STONY BROOK, NY, May 26, 2021 – The accuracy of weather forecasting decreases with each additional day of forecasting and is limited in accuracy at two weeks. Now a new study published in Nature Communications and led by Hyemi Kim, PhD, Associate Professor in the School of Marine and Atmospheric Sciences (SoMAS) at Stony Brook University, highlights a way to improve weather forecasts beyond two weeks by using machine learning.
Accurate weather forecasting has become increasingly important to society because of its socioeconomic value due to globalization, trade, travel, and the needs of policymakers and others such as risk managers. Reliable forecasts for weather conditions three-to-four weeks away (called the subseasonal range) can provide vital information about hazardous weather threats such as floods and heat waves.
Professor Kim and colleagues focused on a phenomenon known as the Madden-Julian oscillation (MJO), a belt of thunderstorms that starts over the equatorial tropical Indian Ocean and moves slowly eastward toward the central Pacific Ocean, in a repetitious manner each year every 40 to 50 days. Scientists have used MJO as a key tool for three-to-four-week weather forecasting. However, computer modeling has not been able to simulate all aspects of MJO and therefore extended-range forecasts based on MJO information has a larger margin of error.

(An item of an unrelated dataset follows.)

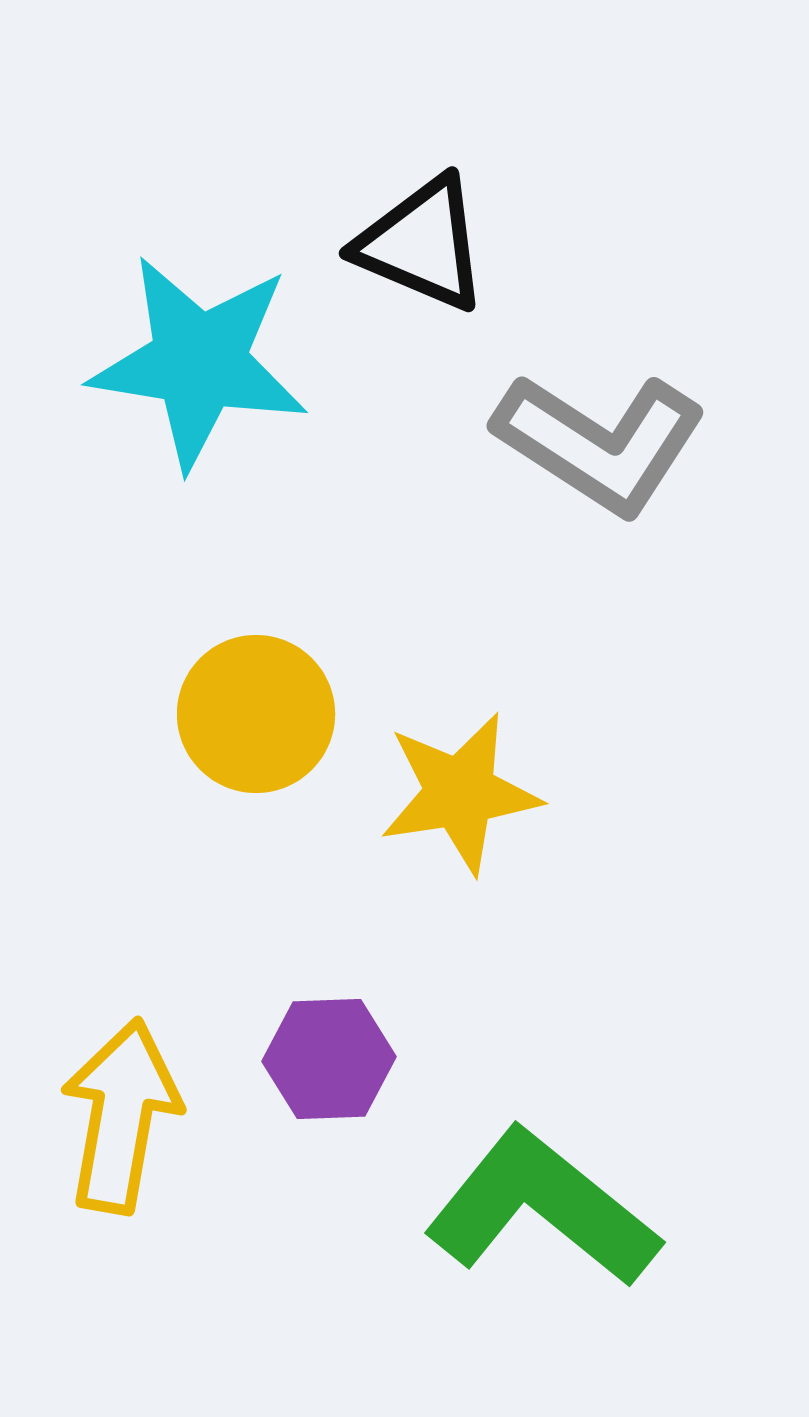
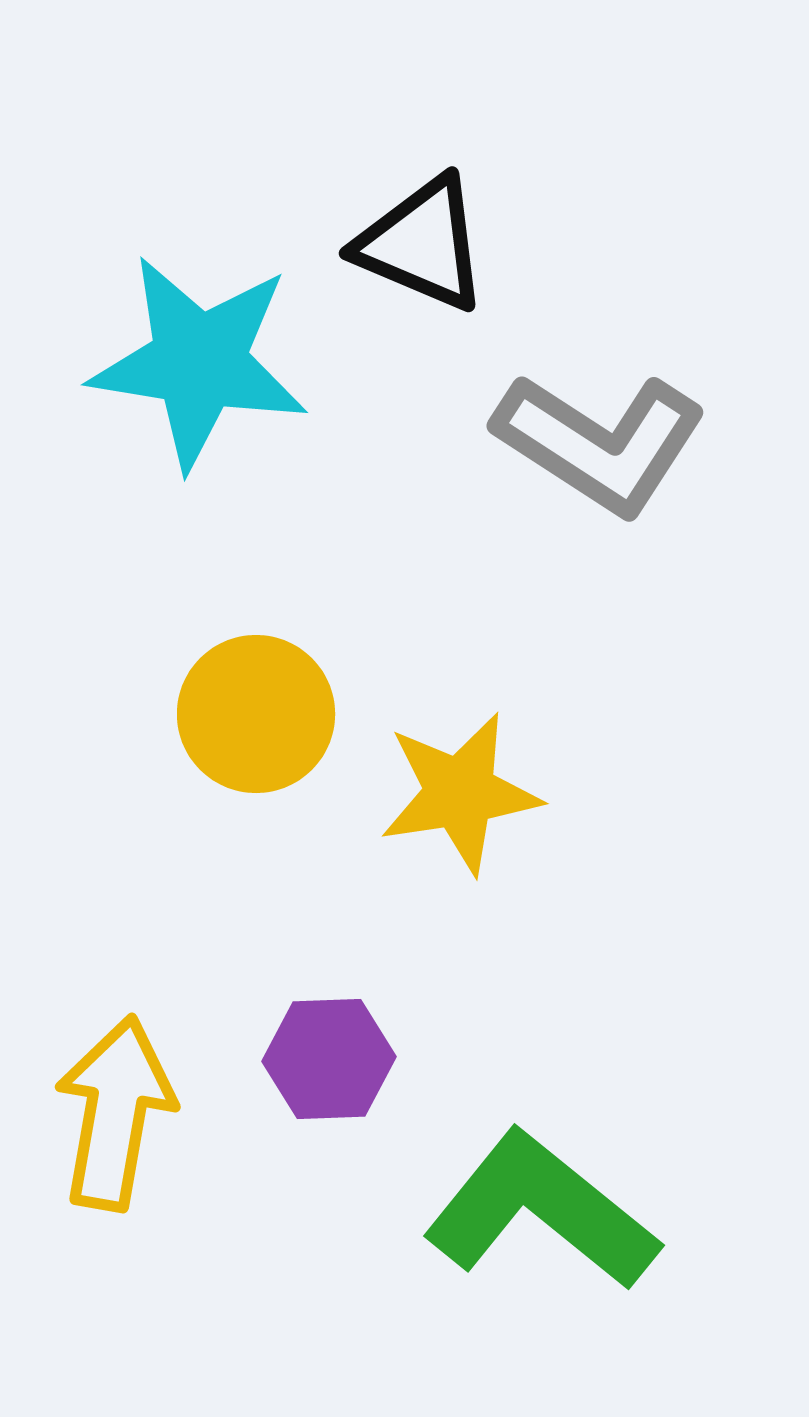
yellow arrow: moved 6 px left, 3 px up
green L-shape: moved 1 px left, 3 px down
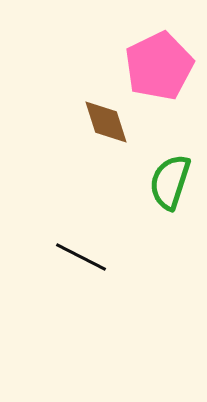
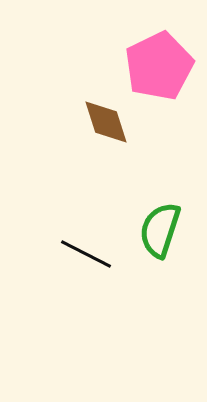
green semicircle: moved 10 px left, 48 px down
black line: moved 5 px right, 3 px up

The team combined state-of-the-art weather forecast models and observations with a machine learning process (a Deep Learning bias correction using all of the data) to forecast the MJO. With this Deep Learning bias correction, forecast errors in the MJO averaged over four weeks reduced by 80~90 percent.
Professor Kim explains that computer models used for forecasting lose accuracy significantly when models try to reproduce MJO that crosses the Maritime Continent and moves eastward. Because of this, more model biases occur and predictions for global weather beyond two weeks becomes difficult.
“Our study demonstrates that machine learning substantially reduces the MJO forecast errors from models, and this will help improve global extended range forecasts,” says Professor Kim. “Because we created a simple approach with machine learning, this method can be implemented into operational forecasts that are currently used for two-week weather forecasting and longer.”
The researchers plan to apply their machine learning technique to test ways to improve forecasts of extreme weather events, such as hurricanes or heat waves in New York.
The research was supported in part by the National Science Foundation (grant AGS-1652289).